Transgenderism in sports and the importance of creating clear regulation

Transgenderism in sports has sparked many controversial debates as it touches upon a sensitive subject that is not widely spoken about.


Transgenderism in sports has sparked many controversial debates as it touches upon a sensitive subject that is not widely spoken about.

Next month, the Connecticut Republican Party is supposed to honor three students that are suing their high schools to prevent transgender and transexual athletes from participating in girls’ sports. Although Connecticut is a state that promotes inclusion and integration, this topic has become highly controversial, as it is evident that male athletes who have transitioned to female are dominating Connecticut female rankings. Yet, the current rules and regulations disadvantage cisgendered athletes, primarily girls.

Terry Miller and Andrea Yearwood are two transgender athletes that participate in Connecticut high school track and field. According to The Hartford Courant, Miller won the State Open 200-meter title for the second straight year in 2019 and won the Class S titles in the 100 and 200, as well as the New England 200-meter championship.

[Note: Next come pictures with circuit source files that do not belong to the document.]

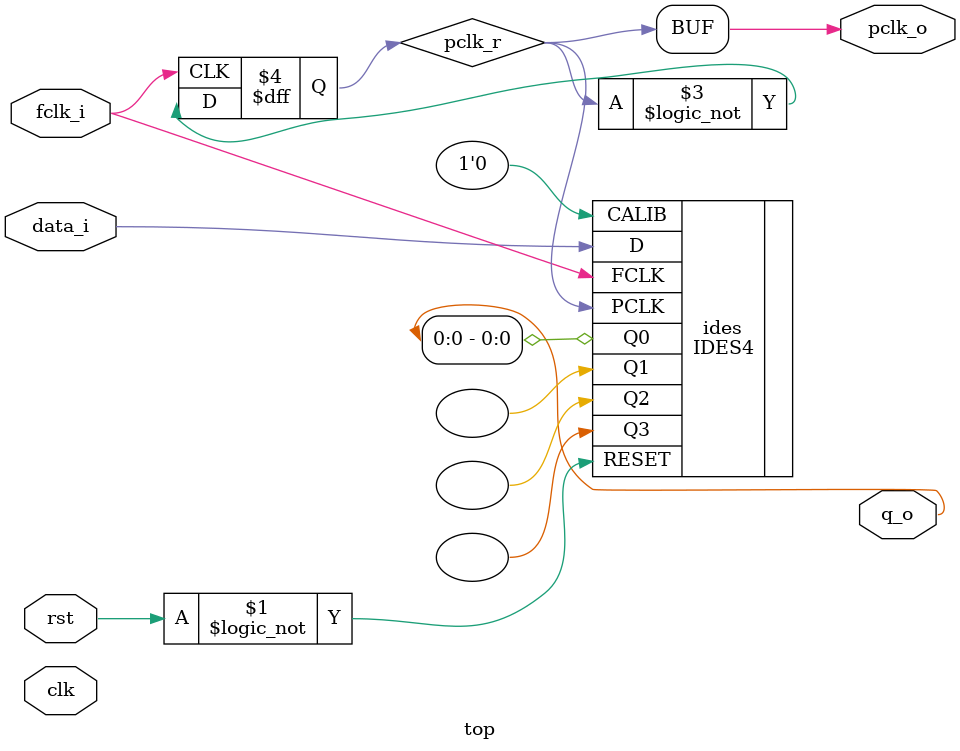
<source format=v>
`default_nettype none
module top(input wire clk, 
	input wire rst, 
	input wire fclk_i,
	input wire data_i,
	output wire pclk_o,
	output wire [7:0]q_o);

    IDES4 ides(
        .D(data_i),
		.FCLK(fclk_i),
		.PCLK(pclk_o),
		.CALIB(1'b0),
		.RESET(!rst),
        .Q0(q_o[0]),
        .Q1(),
        .Q2(),
        .Q3()
    );
	defparam ides.GSREN="false";
	defparam ides.LSREN="true";

    reg pclk_r;
    always @(posedge fclk_i) begin
        pclk_r <= !pclk_r;
    end
	assign pclk_o = pclk_r;

endmodule

</source>
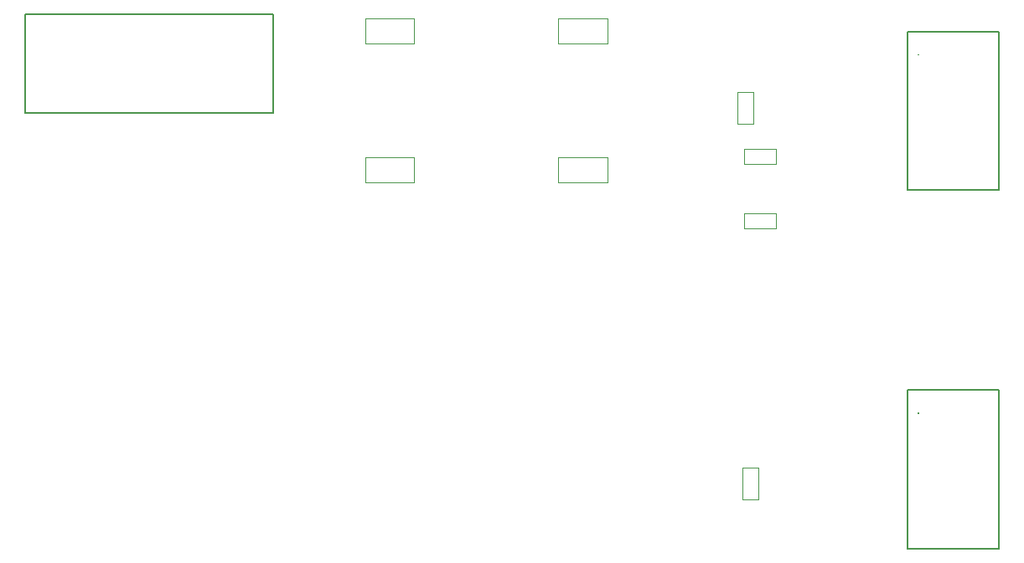
<source format=gm1>
G04*
G04 #@! TF.GenerationSoftware,Altium Limited,Altium Designer,20.0.11 (256)*
G04*
G04 Layer_Color=16711935*
%FSLAX25Y25*%
%MOIN*%
G70*
G01*
G75*
%ADD10C,0.00787*%
%ADD74C,0.00394*%
D10*
X358858Y260787D02*
X395079D01*
X358858Y197598D02*
X395079D01*
X358858D02*
Y197795D01*
X363189Y251634D02*
Y251693D01*
X358858Y260787D02*
X358858Y197598D01*
X395079D02*
Y260787D01*
X395138Y54721D02*
Y117910D01*
X358918D02*
X358918Y54721D01*
X363248Y108757D02*
Y108816D01*
X358918Y54721D02*
Y54918D01*
Y54721D02*
X395138D01*
X358918Y117910D02*
X395138D01*
X7874Y228346D02*
Y267717D01*
X106299D01*
X7874Y228346D02*
X106299D01*
Y267717D01*
D74*
X293898Y182272D02*
X306496D01*
X293898Y188375D02*
X306496D01*
Y182272D02*
Y188375D01*
X293898Y182272D02*
Y188375D01*
X299311Y74409D02*
Y87008D01*
X293209Y74409D02*
Y87008D01*
X299311D01*
X293209Y74409D02*
X299311D01*
X297342Y224016D02*
Y236614D01*
X291240Y224016D02*
Y236614D01*
X297342D01*
X291240Y224016D02*
X297342D01*
X293898Y207959D02*
X306496D01*
X293898Y214061D02*
X306496D01*
Y207959D02*
Y214061D01*
X293898Y207959D02*
Y214061D01*
X239409Y255827D02*
Y265827D01*
X219849Y255828D02*
Y265828D01*
X219921Y265827D02*
X239409D01*
X219921Y255827D02*
X239409D01*
X142992D02*
Y265827D01*
X162552Y255825D02*
Y265826D01*
X142992Y255827D02*
X162480D01*
X142992Y265827D02*
X162480D01*
X239409Y200709D02*
Y210709D01*
X219849Y200710D02*
Y210710D01*
X219921Y210709D02*
X239409D01*
X219921Y200709D02*
X239409D01*
X142992D02*
Y210709D01*
X162552Y200707D02*
Y210707D01*
X142992Y200709D02*
X162480D01*
X142992Y210709D02*
X162480D01*
M02*

</source>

Yearwood, who is also transgender, finished third in the 100 meters in Class S and fourth in the 100 in the State Open.

While the current Connecticut Interscholastic Athletic Conference (CIAC) rules mention the inclusion of transgender athletes, it does not mention anything about the use of hormone blockers, dosage, consistency of use or any milestones for a student athlete to reach in order to create a fair competition for the cis-gender females. According to the CIAC, current regulations state that “the school district shall determine a student’s eligibility to participate in a CIAC gender specific sports team based on the gender identification of that student in current school records and daily life activities in the school and community at the time that sports eligibility is determined for a particular season.”

I’m an athlete; I understand the power sports hold in young women’s lives, but I’m a cis-gender female athlete, so I can also understand the desire for a fair competition. I support the LGBTQ+ community, which is why I find it difficult to voice my concerns, as I fear it will make me appear homophobic or disapproving. Having an inclusive and equal opportunistic sports organization is clearly very important, as all athletes should be given a chance to compete in their desired category.

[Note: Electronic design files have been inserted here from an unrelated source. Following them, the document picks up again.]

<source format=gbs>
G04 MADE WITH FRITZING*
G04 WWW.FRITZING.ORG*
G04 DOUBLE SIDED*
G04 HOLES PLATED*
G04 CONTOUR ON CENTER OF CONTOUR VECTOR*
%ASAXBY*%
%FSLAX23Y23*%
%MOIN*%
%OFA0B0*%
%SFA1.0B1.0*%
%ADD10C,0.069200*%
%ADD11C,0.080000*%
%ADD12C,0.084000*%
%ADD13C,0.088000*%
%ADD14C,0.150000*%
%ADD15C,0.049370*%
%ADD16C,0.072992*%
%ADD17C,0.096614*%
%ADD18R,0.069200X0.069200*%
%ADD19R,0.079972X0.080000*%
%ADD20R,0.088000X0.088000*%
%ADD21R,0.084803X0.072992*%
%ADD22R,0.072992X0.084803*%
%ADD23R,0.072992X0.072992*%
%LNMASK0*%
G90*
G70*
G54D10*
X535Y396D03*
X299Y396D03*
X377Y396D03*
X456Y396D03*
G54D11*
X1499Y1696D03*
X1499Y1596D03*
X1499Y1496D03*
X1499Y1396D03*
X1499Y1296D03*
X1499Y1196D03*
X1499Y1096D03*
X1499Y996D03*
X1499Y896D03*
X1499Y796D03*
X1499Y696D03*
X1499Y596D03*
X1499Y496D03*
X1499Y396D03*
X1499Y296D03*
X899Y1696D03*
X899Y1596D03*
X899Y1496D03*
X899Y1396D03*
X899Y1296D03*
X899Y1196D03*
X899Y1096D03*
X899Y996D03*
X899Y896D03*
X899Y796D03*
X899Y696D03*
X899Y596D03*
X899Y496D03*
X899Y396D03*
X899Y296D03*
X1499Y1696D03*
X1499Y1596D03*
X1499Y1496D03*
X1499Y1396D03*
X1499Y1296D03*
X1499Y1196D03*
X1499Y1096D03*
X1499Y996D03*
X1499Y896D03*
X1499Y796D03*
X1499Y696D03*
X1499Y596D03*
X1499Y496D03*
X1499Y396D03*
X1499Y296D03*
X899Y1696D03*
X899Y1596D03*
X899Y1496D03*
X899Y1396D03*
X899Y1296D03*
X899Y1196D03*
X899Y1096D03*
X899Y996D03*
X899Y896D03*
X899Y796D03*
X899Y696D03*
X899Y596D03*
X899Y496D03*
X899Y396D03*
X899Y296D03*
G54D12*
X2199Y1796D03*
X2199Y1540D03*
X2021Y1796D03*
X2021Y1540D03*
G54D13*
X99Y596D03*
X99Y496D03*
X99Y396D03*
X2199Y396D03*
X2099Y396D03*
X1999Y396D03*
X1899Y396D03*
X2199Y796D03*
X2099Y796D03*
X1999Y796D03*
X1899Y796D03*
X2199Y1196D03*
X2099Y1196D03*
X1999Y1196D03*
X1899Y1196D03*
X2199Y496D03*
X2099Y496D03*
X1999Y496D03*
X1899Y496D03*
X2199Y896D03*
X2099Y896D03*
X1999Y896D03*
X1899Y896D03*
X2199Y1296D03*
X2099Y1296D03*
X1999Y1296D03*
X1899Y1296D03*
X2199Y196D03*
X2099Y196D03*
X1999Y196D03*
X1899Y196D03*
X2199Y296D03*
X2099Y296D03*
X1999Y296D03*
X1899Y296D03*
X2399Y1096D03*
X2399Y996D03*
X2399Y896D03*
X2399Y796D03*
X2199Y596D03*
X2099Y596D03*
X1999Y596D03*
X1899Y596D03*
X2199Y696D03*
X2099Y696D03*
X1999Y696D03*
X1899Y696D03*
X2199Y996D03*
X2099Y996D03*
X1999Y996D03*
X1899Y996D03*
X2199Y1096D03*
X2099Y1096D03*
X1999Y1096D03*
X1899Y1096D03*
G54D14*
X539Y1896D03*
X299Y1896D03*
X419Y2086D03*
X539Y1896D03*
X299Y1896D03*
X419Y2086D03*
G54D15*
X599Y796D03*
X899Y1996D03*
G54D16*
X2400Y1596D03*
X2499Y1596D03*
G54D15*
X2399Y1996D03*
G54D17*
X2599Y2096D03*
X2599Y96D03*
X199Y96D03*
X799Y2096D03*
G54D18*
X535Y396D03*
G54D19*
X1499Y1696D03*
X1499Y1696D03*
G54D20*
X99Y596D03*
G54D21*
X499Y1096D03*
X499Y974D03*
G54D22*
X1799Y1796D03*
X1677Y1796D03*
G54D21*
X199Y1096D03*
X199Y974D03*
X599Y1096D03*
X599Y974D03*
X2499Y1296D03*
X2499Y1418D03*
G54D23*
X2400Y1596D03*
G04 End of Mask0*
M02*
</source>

Beyond the physical advantages, there are also hormonal advantages that MTF transgender individuals still have. Creating criteria that is comparable to cis-gender athletes will help bridge the gap between competitors of the diverse range of physical builds and keep sports events competitive.

So while sports should be inclusive for everyone, they should also be fair and give everyone an equal opportunity to win. Clearer guidelines, more categories and the addition of progression scales can help breach the gap of our current bylaws. Creating an equal and fair playing field for all athletes in all aspects should be one of the top priorities of all sports organizations.

Being fair should not mean being exclusive; it should simply mean giving all participants an equal and unbiased opportunity to compete and play in any sport or activity. In many sports, physical stats are important.

We consider weight, height and muscle mass, but for some reason, hormone levels have become very taboo. The regulations and creation of requirements should be taken as seriously for hormone levels as they are for these other physical factors. Through more specificity and clarity in the guidelines, sports will become more inclusive and remain competitive.